# Shotokan in Oklahoma



## Bret Hinds (May 7, 2009)

I am Trying to find out if someone is a real black belt in Shotokan,or if they read some books or watched a dvd? I think the person is a fake, but I can not prove it! They have a Dojo in South Eastern Oklahoma. All help in this matter would be great. Thank You All the best in the arts


----------



## jks9199 (May 7, 2009)

Who is the dojo affiliated with?  Is it part of any organizations?  What do those affiliations say about it?  I think most Shotokan schools should probably have ties to the Japanese Karate Association, for example.
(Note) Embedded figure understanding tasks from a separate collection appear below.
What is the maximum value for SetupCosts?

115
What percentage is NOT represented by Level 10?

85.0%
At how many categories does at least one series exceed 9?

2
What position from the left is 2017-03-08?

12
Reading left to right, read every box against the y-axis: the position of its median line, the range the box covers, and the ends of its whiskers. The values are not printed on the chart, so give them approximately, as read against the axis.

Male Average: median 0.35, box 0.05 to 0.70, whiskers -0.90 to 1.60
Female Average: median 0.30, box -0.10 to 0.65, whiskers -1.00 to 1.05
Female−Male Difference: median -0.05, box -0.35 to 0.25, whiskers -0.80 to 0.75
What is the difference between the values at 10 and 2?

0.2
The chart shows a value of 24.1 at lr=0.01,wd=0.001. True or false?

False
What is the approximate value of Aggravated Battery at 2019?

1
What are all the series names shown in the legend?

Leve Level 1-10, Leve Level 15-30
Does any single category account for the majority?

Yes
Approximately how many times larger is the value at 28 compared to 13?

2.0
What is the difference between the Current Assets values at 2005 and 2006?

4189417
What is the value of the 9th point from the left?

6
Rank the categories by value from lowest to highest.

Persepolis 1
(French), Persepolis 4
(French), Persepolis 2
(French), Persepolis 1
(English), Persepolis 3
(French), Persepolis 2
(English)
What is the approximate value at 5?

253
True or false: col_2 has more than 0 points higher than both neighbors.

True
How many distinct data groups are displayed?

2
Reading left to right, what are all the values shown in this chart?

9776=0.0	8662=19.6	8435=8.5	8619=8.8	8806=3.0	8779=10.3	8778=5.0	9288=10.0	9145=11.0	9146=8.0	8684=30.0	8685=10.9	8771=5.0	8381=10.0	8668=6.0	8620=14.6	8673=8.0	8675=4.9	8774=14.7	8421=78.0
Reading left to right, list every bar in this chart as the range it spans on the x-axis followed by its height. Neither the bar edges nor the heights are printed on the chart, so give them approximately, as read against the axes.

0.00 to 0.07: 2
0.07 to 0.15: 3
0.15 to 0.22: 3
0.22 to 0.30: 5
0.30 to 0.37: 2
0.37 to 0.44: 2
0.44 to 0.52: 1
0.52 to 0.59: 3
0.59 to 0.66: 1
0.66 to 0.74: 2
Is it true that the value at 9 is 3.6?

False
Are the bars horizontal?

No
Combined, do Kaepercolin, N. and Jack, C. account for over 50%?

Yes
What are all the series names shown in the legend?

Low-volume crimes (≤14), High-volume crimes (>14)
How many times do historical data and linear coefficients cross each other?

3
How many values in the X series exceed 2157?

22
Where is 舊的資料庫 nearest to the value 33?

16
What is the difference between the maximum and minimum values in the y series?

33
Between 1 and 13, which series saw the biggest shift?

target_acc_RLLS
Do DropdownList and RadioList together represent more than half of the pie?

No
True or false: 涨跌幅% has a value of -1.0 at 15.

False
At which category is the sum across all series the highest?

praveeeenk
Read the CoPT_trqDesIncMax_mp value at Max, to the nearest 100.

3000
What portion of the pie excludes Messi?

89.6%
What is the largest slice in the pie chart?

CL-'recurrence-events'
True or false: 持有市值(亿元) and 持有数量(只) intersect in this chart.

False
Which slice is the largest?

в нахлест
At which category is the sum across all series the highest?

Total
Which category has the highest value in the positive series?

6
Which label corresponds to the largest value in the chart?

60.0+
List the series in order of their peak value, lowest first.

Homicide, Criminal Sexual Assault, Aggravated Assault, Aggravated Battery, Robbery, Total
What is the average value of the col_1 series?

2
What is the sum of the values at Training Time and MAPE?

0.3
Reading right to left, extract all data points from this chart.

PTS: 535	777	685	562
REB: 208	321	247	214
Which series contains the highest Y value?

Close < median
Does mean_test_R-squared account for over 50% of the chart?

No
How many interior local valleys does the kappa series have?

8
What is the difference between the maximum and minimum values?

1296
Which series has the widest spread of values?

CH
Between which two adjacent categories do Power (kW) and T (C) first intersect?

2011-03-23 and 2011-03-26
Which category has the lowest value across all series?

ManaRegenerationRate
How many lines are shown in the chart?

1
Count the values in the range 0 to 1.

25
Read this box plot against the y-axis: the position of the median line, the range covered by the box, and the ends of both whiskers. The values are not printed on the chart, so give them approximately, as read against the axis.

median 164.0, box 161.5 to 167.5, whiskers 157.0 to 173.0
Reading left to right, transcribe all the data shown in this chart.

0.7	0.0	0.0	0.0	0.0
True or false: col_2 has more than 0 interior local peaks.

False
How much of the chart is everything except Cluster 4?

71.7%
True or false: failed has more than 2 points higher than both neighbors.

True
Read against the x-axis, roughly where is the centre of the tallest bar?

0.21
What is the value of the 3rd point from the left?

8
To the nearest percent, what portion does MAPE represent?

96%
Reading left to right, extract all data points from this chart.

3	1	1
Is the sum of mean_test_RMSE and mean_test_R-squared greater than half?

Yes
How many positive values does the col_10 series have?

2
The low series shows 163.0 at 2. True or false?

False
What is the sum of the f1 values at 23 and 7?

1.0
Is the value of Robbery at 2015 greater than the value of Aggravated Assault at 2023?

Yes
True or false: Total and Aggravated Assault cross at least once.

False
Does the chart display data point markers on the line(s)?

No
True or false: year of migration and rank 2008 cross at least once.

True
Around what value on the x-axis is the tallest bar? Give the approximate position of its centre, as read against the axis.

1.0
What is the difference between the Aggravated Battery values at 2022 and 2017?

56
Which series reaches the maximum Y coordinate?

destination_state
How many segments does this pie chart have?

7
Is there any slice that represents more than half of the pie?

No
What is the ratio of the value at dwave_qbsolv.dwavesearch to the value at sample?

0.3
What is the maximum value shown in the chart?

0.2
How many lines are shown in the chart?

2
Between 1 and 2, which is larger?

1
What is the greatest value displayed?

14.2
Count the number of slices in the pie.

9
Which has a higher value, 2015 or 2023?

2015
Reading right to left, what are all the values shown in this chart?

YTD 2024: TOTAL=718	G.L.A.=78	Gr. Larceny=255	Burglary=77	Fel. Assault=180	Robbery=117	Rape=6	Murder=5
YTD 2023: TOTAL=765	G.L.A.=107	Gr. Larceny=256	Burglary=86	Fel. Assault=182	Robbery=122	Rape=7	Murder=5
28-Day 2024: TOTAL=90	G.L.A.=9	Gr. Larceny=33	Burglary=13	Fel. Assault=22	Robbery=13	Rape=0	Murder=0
Of course, not being a member of an organization doesn't prove that the instructor isn't legitimate.  He may simply have chosen not to pay the dues or otherwise moved away from the association...


----------



## Bret Hinds (May 8, 2009)

Thank you for your info. I do not know if the instructor belongs to any group that is part of the problem. All the best in the arts


----------



## JohnASE (May 11, 2009)

Doubting this man the way you are, and phrasing your post the way you did is disrespectful of him.  I assume you have your reasons and are genuinely concerned about his qualifications, but I doubt you'll find many who can help or would want to.

The easiest way to check on his credentials is to ask him who awarded his rank, or maybe he has a certificate displayed in his dojo.  If you find out what he claims his credentials are, you _might_ be able to prove they're false.  However, there's no way to prove he didn't achieve a dan rank from someone somewhere.  You can't check every organization and every dojo.


----------